Buddy has a distinct litter area: two large litter trays filled with megazorb and a layer of hay, next to a stuffed hay rack. Luckily he's really good and does 99% of his doings in this area.

He has a snuggly bedding area where he likes to burrow and sleep. This is currently lined with cardboard and newspaper for warmth, vet bed for comfort (and in case of any 'accidents') and stuffed with hay and straw. I did include shedded paper for a while, but don't bother now as the the other bits are just as effective and I didn't like the thought of him nibbling it along with the straw.

If they toilet in their beds then I'd suggest newspaper/megazorb beneath vet bed, possibly..

I order megazorb from these guys: Megazorb Wood Pulp Horse Bedding


----------



## Leanned85 (Jan 9, 2013)

Mine eat the straw in there bedding aswel! You would think they don't get fed


----------



## Summersky (Aug 11, 2012)

Do avoid shavings - they have health implications.

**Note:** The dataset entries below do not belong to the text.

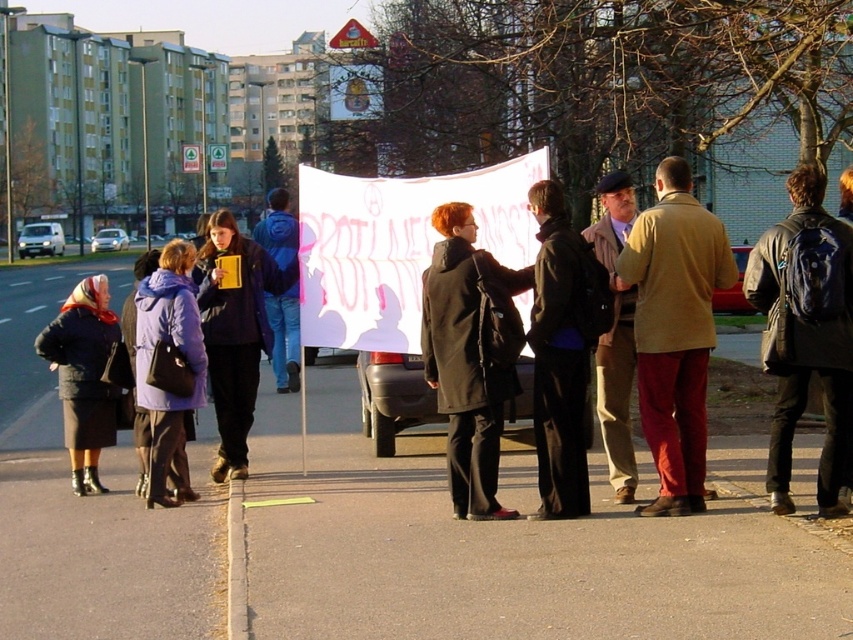
You are a photographer trying to capture a clear shot of the dark green coat at center and the dark blue wool coat at left. Since you want both coats to be visible in the photo, which coat should you focus on first to ensure both are in frame?

The dark green coat at center is positioned over the dark blue wool coat at left, so you should focus on the dark blue wool coat at left first to ensure both are visible in the photo.

You are a photographer standing at the edge of the protest scene. You want to take a photo of the matte black coat at center and the brushed metal mug at center. If your camera has a depth of field that can focus on objects within a 10 feet range, will both items be in focus?

The matte black coat at center is 9.29 feet away from the brushed metal mug at center. Since the distance between them is within the 10 feet range, both items will be in focus.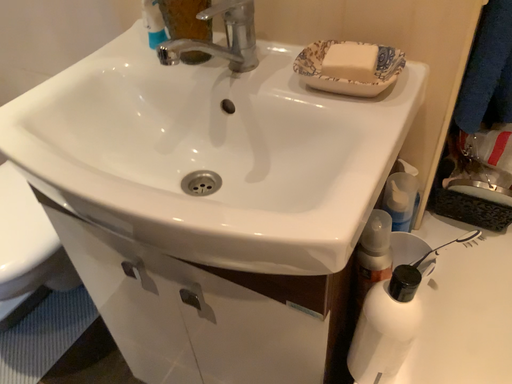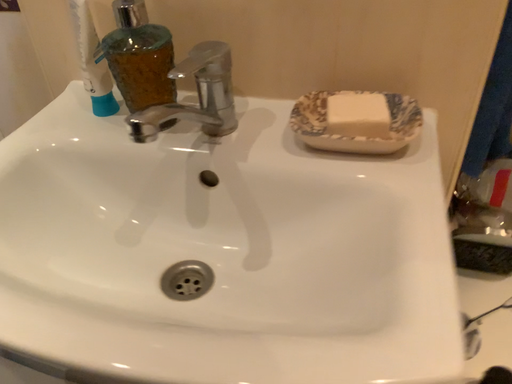
Question: Which way did the camera rotate in the video?

Choices:
 (A) rotated right
 (B) rotated left

Answer: (A)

[email protected] sell cat wood pellet litter. It is absorbent, but it needs to be well covered, in case bun tried to eat it.

You could ask frinds and family to save newspapers, like we do, or lurk by your local paper recycling bin!


----------



## hippymama (Jul 26, 2012)

Summersky said:


> Do avoid shavings - they have health implications.
> 
> [email protected] sell cat wood pellet litter. It is absorbent, but it needs to be well covered, in case bun tried to eat it.
> 
> You could ask frinds and family to save newspapers, like we do, or lurk by your local paper recycling bin!


ah yes ive used wood based litter before might have a look how much that is , thanks


----------



## Kaori (Sep 26, 2012)

I use Cushionbed and I've not had any problems. It doesn't cause harm when ingested and I can buy in bulk so it's really good 
At £4.50 a bale I can't actually find anything cheaper.


----------



## hippymama (Jul 26, 2012)

Kaori said:


> I use Cushionbed and I've not had any problems. It doesn't cause harm when ingested and I can buy in bulk so it's really good
> At £4.50 a bale I can't actually find anything cheaper.


just googled it as id never heard of it , looks good  . I think its what the stables I did some work experience used .


----------



## Kaori (Sep 26, 2012)

hippymama said:


> just googled it as id never heard of it , looks good  . I think its what the stables I did some work experience used .


It's been really good for me so far  
I used it for the ferrets too but it sticks horribly to fleece/towels ect.


----------